ROME (Reuters) – Rwanda, Senegal and South Africa could be potential locations for Moderna’s planned vaccine factory in Africa, the U.S. drugmaker’s co-founder and chairman said as it steps up its search for a site on the continent.
Moderna said last week it would build a plant in Africa to produce up to 500 million doses of vaccines a year, including its COVID-19 shot, as pressure grows on pharmaceutical companies to manufacture drugs in lower-income countries.
Noubar Afeyan, a biochemical engineer of Armenian origin who co-founded Moderna in 2010, said in an interview with Reuters late on Monday that the selection process would likely intensify now it has announced its Africa plans.
Health experts have said Rwanda, Senegal and South Africa could be candidates because they either have existing vaccine expertise and production, or have expressed an interest in developing such an industry.
Asked by Reuters whether those three countries were on Moderna’s list of potential candidates, Afeyan said: “I can confirm that, yes.”
He declined to give further details about which countries Moderna has been talking to as the selection process is ongoing.
“What matters to us most is the conditions under which we could operate. That is, the healthcare system … the presence of trained folks who can actually at least help us on some of the clinical testing that needs to be done,” said Afeyan.
“We know several countries that already have good healthcare systems and quite a lot of interest in working on this, so we will find partners,” he said.
South Africa has a medical research capacity and a domestic pharmaceutical industry, Senegal’s Pasteur Institute produces yellow fever vaccines and Rwanda has expressed interest in making vaccines and drugs.
Some countries in North Africa, such as Tunisia and Egypt, also have pharmaceutical industries.

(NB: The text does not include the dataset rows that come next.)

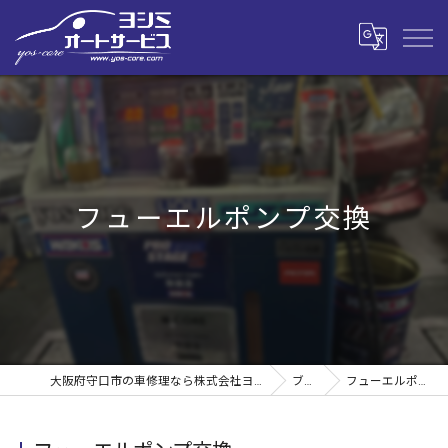
フューエルポンプ交換
大阪府守口市の車修理なら株式会社ヨシミオートサービス
ブログ
フューエルポンプ交換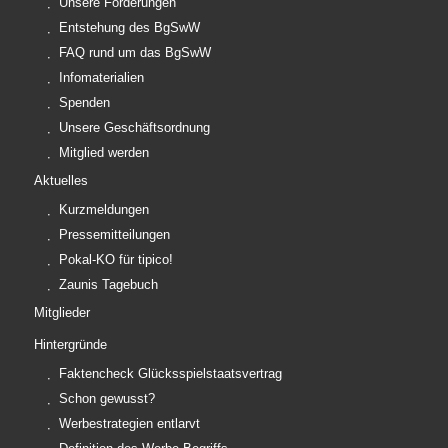
Unsere Forderungen
Entstehung des BgSwW
FAQ rund um das BgSwW
Infomaterialien
Spenden
Unsere Geschäftsordnung
Mitglied werden
Aktuelles
Kurzmeldungen
Pressemitteilungen
Pokal-KO für tipico!
Zaunis Tagebuch
Mitglieder
Hintergründe
Faktencheck Glücksspielstaatsvertrag
Schon gewusst?
Werbestrategien entlarvt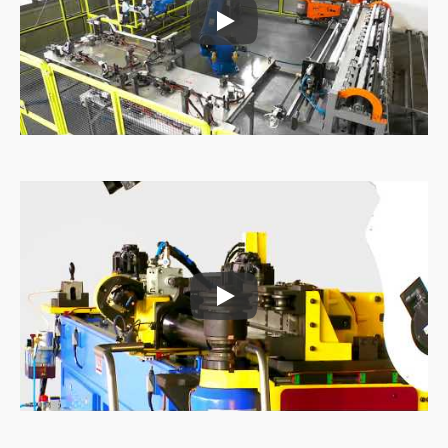
خلية عمل الانحناء التلقائي
خلية عمل الانحناء التلقائي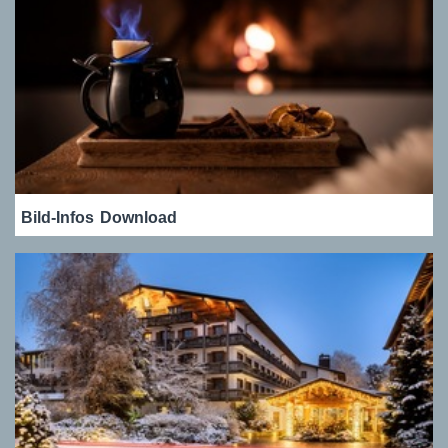
Bild-Infos
Download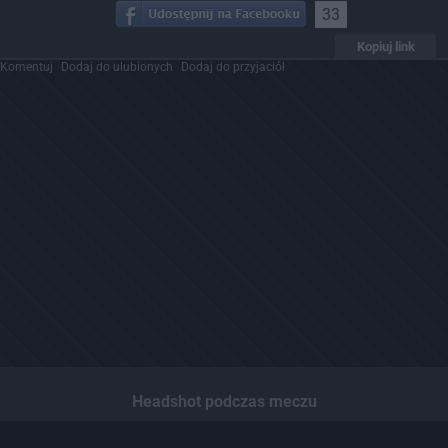
33
Kopiuj link
Komentuj
Dodaj do ulubionych
Dodaj do przyjaciół
Headshot podczas meczu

In August, German drugmaker BionTech said it was considering building malaria and tuberculosis vaccine production sites in Rwanda and Senegal.
Public health and government officials in Africa welcomed the news last week, but said the plant won’t address the continent’s urgent need for COVID-19 vaccines now.
Under 5% of Africans have been fully vaccinated against COVID-19, the continent’s top public health official, John Nkengasong, noted after Moderna’s announcement.
Afeyan said the overall goal was to have a plant that could make multiple vaccines so that “in the future, if there is a pandemic, and there will certainly be, then we can very rapidly convert it and provide the vaccine security on the continent”.
Afeyan’s comments come as the U.S. Food and Drug Administration (FDA) reviews the booster dose of Moderna’s vaccine for adults, as well as its shot for teenagers.
A panel of independent FDA advisers will meet on Thursday to discuss the booster dose.
He said Moderna’s request for emergency authorisation for its teen shot filed in June has not been delayed, but rather boosters were considered a more urgent issue at the moment.
“I think they are sequencing decisions and evaluations and they are considering the booster decision more urgent,” he said.
PATENTS AND DONATIONS
Moderna’s plans in Africa comes as debate rages between drugmakers and governments about waiving intellectual property rights for COVID-19 vaccines to help end the pandemic and give more developing countries access to shots.
Politico reported last week that the U.S administration has urged Moderna to increase its vaccine production to boost donations to countries in need but the company is hesitating for fear it would be paid less for the shots it contributes.
“Our interests with the White House are common and that is to get as many … vaccines as possible next year to low-income countries as we have this year. In that regard, we’re similar,” Afeyan said, when asked about the Politico report.
“I only know what the discussions with the White House have been, and I think they’ve been very constructive,” he said.
Moderna said on Friday it aimed to deliver 1 billion doses of its COVID-19 vaccine to low-income countries in 2022, in addition to the doses it has already committed to the global vaccine-sharing programme COVAX.
These vaccines will be part of the 2 to 3 billion doses the company has forecast to produce next year.
Afeyan said the notion that Moderna was not ramping up production to meet the requirements of countries in need was inconsistent with simple arithmetic.
“OECD countries have a need for a billion doses. The only way the other two billion doses could be used is to be used in low- to middle-income countries,” he said.
The focus now was on the mechanism for doing that, whether through COVAX or direct bilateral agreements, for example with the African Union or other constituencies.
“That’s … yet to be worked out. But we have every commitment,” Afeyan said.